Le ministère invoque des « causes conjoncturelles »
Les coupes budgétaires dans le logement social depuis 2018, amputé de 1,5 milliard d’euros chaque année depuis la mise en place de la RLS (la réduction de loyer de solidarité imposée aux bailleurs pour compenser la baisse des aides personnalisées au logement – APL), ont conduit à une importante baisse de la construction, alors même que les demandes explosent.
Questionné sur la sollicitation toujours plus pressante du « 115 », qui ternit quelque peu le bilan du plan « logement d’abord », le ministère répond qu’il va s’atteler à comprendre d’où viennent « ces besoins ». « C’est effectivement quelque chose qu’on doit travailler avec les acteurs pour les objectiver au mieux », répond l’entourage d’Olivier Klein, qui annonce la création prochaine d’un « Observatoire des besoins ».
Parmi les pistes avancées par le ministère pour expliquer cette hausse des demandes non pourvues en hébergement d’urgence, il y aurait des causes conjoncturelles, comme « les impacts résiduels de la crise sanitaire sur les vies de famille, les décohabitations, les divorces », mais aussi « les crises géopolitiques que l’on connaît », notamment la guerre en Ukraine, avec un afflux de population qui a mis en tension tout le secteur.

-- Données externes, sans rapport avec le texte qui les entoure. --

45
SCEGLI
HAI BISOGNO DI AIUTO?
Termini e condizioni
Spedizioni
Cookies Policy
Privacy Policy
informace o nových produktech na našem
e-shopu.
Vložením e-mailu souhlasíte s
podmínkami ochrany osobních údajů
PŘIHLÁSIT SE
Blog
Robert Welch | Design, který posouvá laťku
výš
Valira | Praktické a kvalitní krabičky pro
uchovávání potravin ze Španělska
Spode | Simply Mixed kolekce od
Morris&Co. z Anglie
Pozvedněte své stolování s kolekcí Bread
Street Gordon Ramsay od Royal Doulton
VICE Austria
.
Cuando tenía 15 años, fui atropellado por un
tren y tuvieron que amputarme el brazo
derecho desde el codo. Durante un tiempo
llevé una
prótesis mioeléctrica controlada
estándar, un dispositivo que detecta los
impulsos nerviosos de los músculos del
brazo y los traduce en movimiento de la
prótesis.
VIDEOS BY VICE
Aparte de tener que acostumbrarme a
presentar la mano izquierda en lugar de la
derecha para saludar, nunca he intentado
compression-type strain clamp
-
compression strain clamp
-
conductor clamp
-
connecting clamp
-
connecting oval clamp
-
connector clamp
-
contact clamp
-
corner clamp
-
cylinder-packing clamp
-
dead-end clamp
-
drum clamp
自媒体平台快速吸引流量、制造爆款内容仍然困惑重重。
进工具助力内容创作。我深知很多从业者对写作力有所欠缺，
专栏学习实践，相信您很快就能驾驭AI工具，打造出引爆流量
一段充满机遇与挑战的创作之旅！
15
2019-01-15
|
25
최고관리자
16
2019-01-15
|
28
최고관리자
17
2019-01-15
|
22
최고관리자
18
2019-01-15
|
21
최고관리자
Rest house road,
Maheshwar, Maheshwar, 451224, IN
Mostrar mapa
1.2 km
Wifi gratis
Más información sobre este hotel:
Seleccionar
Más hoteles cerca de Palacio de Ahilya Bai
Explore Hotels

En attendant que la conjoncture évolue, le gouvernement n’a pour l’instant nulle intention de revenir sur la procédure d’expulsion accélérée en cas de squat adoptée l’an dernier. « Nul ne peut s’exonérer du respect du droit de propriété », explique le député porteur de la loi, Guillaume Kasbarian (Renaissance). Y compris en plein hiver, puisque la trêve ne s’applique pas aux occupations illégales. Une priorité qu’il faudra assumer si des familles continuent à ne pas trouver de place en hébergement d’urgence cet hiver, malgré le maintient des places au niveau de 2021.